Bio
Monique O’Connell is a Professor of History at Wake Forest University. She holds the James P. Barefield Endowed Faculty Fellowship, which recognizes excellence in interdisciplinary teaching, scholarship, and student mentorship. In both her research and her teaching, O’Connell is interested in understanding how the men and women of the past made sense of the world they encountered. Her scholarly work focuses on the history of Renaissance Venice and its empire, a topic that has taken her into the details of economic exchange, early print culture, political communication, classicizing rhetoric, clerical conspiracies, and the history of botany. She earned her undergraduate degree at Brown University (1996), her masters and Ph.D at Northwestern (1999, 2002) and did a post-doctoral fellowship at Stanford University before joining the faculty at Wake Forest in 2004. Her first book, Men of Empire: Power and Negotiation in Venice’s Maritime State (Johns Hopkins University Press, 2009) placed Venice’s overseas holdings into the larger debate on early modern empires and state formation, offering a new reading of how Venice successfully administered a wide swath of diverse territory for hundreds of years. Her second book, co-authored with Eric Dursteler, is entitled The Mediterranean World: From the Fall of Rome to the Rise of Napoleon (2016). She has held residential fellowships at Villa I Tatti, the Folger Shakespeare Library, and the Newberry Library and her work has also been supported by the NEH, the Gladys Krieble Delmas Foundation, and the Renaissance Society of America. She is currently the project editor of Rulers of Venice (rulersofvenice.org).

## PROBLEMS AND TASKS
1/ Condense the bio paragraph that begins "Monique O’Connell is a Professor of History" into a short bulleted list that keeps its main facts.
2/ Pick up the bio of Monique O’Connell after its last sentence and continue writing it.

[Lens distortion estimation data]
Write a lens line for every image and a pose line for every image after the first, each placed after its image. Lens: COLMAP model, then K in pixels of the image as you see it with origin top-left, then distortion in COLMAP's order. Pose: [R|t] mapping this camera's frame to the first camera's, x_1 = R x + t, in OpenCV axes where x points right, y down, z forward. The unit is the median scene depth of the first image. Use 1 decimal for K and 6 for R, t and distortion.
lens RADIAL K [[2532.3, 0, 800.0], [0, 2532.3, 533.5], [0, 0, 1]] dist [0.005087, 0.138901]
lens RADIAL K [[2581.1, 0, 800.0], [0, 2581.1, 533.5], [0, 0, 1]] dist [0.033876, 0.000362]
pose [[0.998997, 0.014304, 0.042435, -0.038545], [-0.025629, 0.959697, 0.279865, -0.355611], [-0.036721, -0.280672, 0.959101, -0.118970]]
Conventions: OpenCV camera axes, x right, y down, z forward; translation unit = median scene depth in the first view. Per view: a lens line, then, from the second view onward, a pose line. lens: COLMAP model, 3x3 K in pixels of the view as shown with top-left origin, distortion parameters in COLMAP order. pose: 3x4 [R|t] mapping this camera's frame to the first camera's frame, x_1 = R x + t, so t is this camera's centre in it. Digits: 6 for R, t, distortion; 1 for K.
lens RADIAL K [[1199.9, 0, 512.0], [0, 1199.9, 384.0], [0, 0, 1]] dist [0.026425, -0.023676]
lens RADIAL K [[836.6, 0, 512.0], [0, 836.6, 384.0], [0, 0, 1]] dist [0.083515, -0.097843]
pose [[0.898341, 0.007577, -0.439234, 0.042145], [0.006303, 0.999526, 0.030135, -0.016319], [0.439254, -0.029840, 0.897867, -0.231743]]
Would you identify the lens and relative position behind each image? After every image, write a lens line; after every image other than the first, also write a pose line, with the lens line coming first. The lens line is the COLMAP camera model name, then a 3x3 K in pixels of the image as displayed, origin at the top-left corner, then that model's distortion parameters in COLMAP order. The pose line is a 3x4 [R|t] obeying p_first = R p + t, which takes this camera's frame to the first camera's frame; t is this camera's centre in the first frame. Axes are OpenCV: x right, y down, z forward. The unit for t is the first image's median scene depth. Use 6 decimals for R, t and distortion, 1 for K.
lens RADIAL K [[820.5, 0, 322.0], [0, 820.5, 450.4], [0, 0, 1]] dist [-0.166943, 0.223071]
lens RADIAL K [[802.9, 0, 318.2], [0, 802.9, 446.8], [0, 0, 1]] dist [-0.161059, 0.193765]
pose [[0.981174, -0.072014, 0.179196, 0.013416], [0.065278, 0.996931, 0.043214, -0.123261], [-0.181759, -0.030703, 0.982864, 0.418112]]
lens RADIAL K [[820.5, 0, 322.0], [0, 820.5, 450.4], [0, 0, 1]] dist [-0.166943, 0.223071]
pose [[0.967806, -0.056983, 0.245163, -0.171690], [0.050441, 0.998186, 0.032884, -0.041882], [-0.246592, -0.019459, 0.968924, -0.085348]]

## ANSWER LIST
1/
- Professor of History at Wake Forest University and holder of the James P. Barefield Endowed Faculty Fellowship, which recognizes excellence in interdisciplinary teaching, scholarship, and student mentorship.
- Her research and teaching focus on how people of the past made sense of their world.
- She specializes in Renaissance Venice and its empire, including economic exchange, early print culture, political communication, classicizing rhetoric, clerical conspiracies, and the history of botany.
- She was educated at Brown (undergraduate, 1996) and Northwestern (master's 1999, Ph.D. 2002), then held a postdoctoral fellowship at Stanford before joining Wake Forest in 2004.
- Her books are *Men of Empire: Power and Negotiation in Venice’s Maritime State* (Johns Hopkins University Press, 2009), on how Venice governed its overseas territories, and *The Mediterranean World: From the Fall of Rome to the Rise of Napoleon* (2016), co-authored with Eric Dursteler.
- She has held fellowships at Villa I Tatti, the Folger Shakespeare Library, and the Newberry Library, with support from the NEH, the Gladys Krieble Delmas Foundation, and the Renaissance Society of America.
- She is currently project editor of Rulers of Venice (rulersofvenice.org).

2/
O’Connell teaches a variety of courses covering medieval and early modern European history, from late antiquity through the seventeenth century. Many of her courses feature collaborations with different disciplines: her class on “Magic, Science, and Alchemy in Europe, 1400-1700” has several lab components led by a chemistry professor. They have not yet succeeded at making the Philosopher’s Stone but did put several medieval distillation techniques into practice. In her first year seminar “The Floating City: Public Life in Venice” she worked with a theater professor to include movement workshops and a student performance of Goldoni’s Coffee Shop and with a DH Librarian to digitally recreate an 18th century theater.
Background
Education
B.A. Brown University 1996
M.A. Northwestern University 1997
Ph.D. Northwestern University 2002
Academic Appointments
Wake Forest University. Professor (2017-present)
Associate Professor (2010-2017)
Assistant Professor (2004-2010)
- HST 106 Medieval World Civilizations This course provides an overview of world civilizations in the period generally understood as “medieval”—that is, from approximately 600 to 1600 C.E. The concept of a medieval, or middle, period in history originally came from European history, referring to the time between the fall of Rome and the Renaissance, or to a rebirth of classical knowledge. One of the questions of this course is to examine cultures and societies in east Asia, India, Africa, and the Americas as well as Europe during the same time frame and to ask if there is such a thing as a “medieval” world history. Are there patterns, transformations, and developments common to all these societies in the medieval period?What characteristics do these widely differing cultures and geographic areas share, and where do they differ?
- HST 206 Early Middle Ages: The Birth of Europe, 400-1100. The central question of this course is one of identity: at what point can we speak of a distinctively “European” identity? In order to answer this question, we will investigate the political, cultural, religious, and material history of Europe from the later Roman Empire to the end of the Viking invasions around the turn of the millennium. Once dismissed as the “Dark Ages,” scholars now point to this as an era when some of the key cultural, political, and artistic foundations of later European history were forged. Indeed, these centuries saw the “birth” of a distinctive Western European civilization that arose from the ashes of ancient Greece and Rome.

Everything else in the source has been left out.